Avec peu d’éléments, Olivier Py arrive à esquisser le contraste entre l’univers bourgeois dans lequel vit Blanche, symbolisé uniquement par des boiseries noires et un somptueux lampadaire, et celui plus sobre du couvent, où l’on retrouve uniquement quelques chaises et une petite table.
Le passage de la jeune femme à la vie religieuse se fait par une ouverture en forme de croix, créé par la séparation des quatre parois composant le mur de sa maison.
En représentant Madame de Croissy, clouée au mur dans un lit vertical violemment illuminé par le bas, Py accentue l’agonie de la femme et l’ironie du sort qui lui fait dire : « J’ai médité sur la mort chaque heure de ma vie, et cela ne me sert maintenant de rien !… »
L’horreur de cette scène est accentué par l’expressivité d’Anne Sofie von Otter, qui nous fait partager sa souffrance. Son émission se fait de plus en plus faible et fatiguée, jusqu’à son dernier soupir.

Très naïve, peut-être un peu folle, la jeune Constance vient amener de la lumière et de l’espoir à ce sombre récit, légère et colorée comme les bulles de savon qu’elle se met à faire de manière inattendue.
Sabine Devieilhe est tout simplement parfaite dans ce rôle, avec son allure juvénile et angélique, qui contraste avec la morosité de Blanche. Sa voix s’élève douce et aérienne, et au final on se rend compte qu’elle était bien plus lucide qu’elle n’en avait l’air.
Il est étonnant de voir comment les 5 grands rôles féminins sont si bien caractérisés, Poulenc les comparait à d’autres héroïnes d’opéra : Blanche à Thaïs, Madame Lidoine à Desdemone, Madame de Croissy à Amneris, Mère Marie à Kundry et Constance à Zerline.

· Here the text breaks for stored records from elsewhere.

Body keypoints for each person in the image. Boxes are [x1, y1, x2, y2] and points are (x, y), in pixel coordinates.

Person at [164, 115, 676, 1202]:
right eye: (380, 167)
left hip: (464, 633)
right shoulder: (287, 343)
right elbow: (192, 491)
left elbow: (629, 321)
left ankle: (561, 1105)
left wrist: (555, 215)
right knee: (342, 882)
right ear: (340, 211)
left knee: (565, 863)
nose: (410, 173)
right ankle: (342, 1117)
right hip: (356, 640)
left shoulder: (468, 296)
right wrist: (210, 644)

Mère Marie et Madame Lidoine, assurées respectivement par Sophie Koch et Véronique Gens, sont effectivement très différentes, l’une cherchant à assurer son rôle de Prieure, malgré un cœur plein de tendresse et de compassion et l’autre plus froide, mais finalement très humaine aussi. Leurs voix sont également bien différenciées, l’une plus lyrique, l’autre plus dramatique, dans une sorte de complémentarité.

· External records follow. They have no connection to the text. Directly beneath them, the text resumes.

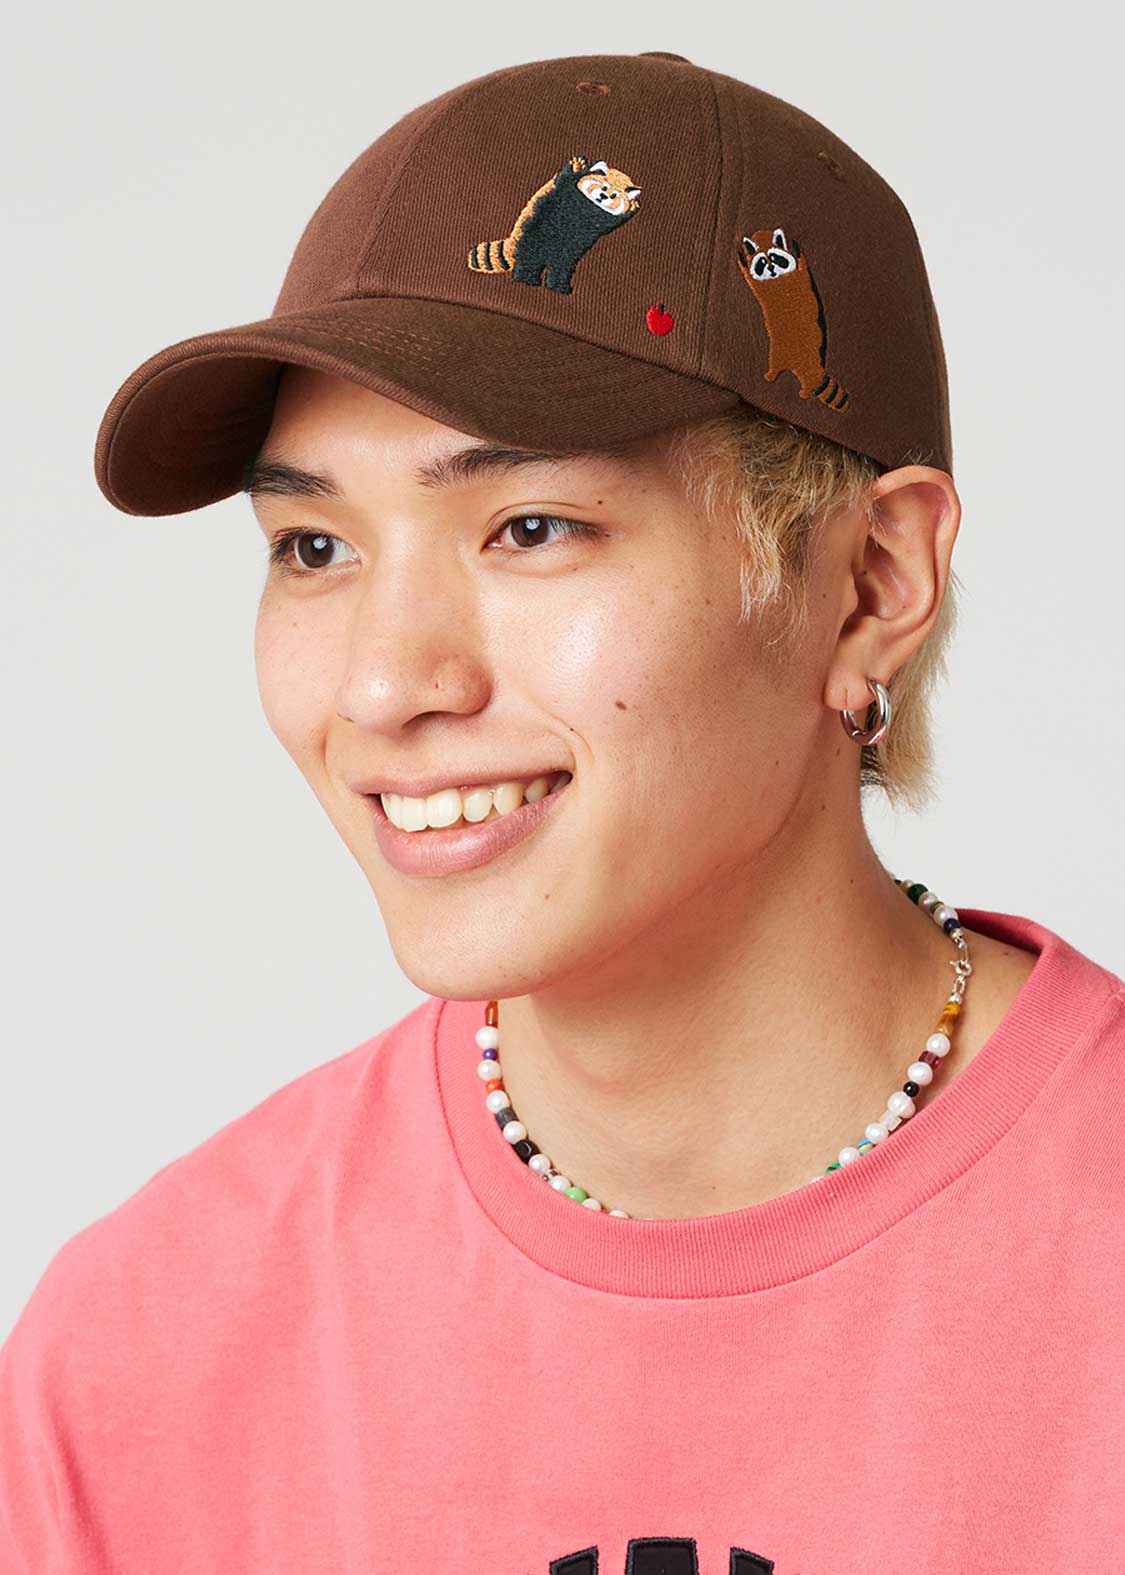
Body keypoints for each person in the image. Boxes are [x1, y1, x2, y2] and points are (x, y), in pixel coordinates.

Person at [2, 49, 1122, 1575]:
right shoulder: (144, 1356)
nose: (384, 685)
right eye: (313, 548)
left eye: (531, 528)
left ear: (868, 583)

Côté hommes, on a pu apprécier la voix assurée mais chaleureuse de Nicolas Cavallier (le Marquis de la Force) et la puissance, parfois un peu excessive, de celle de Stanislas de Barbeyrac (le Chevalier de la Force), dont on remarquera le touchant duo avec sa sœur.
Bravo également à François Piolino, à la voix riche en harmoniques, qui incarne un Père confesseur très réaliste et à Enguerrand de Hys, un premier commissaire à la voix assurée, agressif devant “les loups” et compatissant avec les religieuses qu’il essaye d’aider.
Dans l’ombre de la Terreur chacun combat donc à sa manière, à ses risques et périls, comme souligne Blanche pendant la discussion avec son frère.

Résignées à la volonté divine, les Carmélites affrontent donc la mort recueillies en cercle, se tenant les mains. Le poignant Salve Regina qu’elles entonnent leur coupe le souffle une par une, tout comme au public.
N’étant pas graphique, la violence de cet assassinat d’innocentes est encore plus extrême. Elles se dirigent vers les étoiles, dans le Salut de la vie éternelle, pendant que nous méditons sur la mort et sur les atrocités dont le genre humain s’est rendu coupable.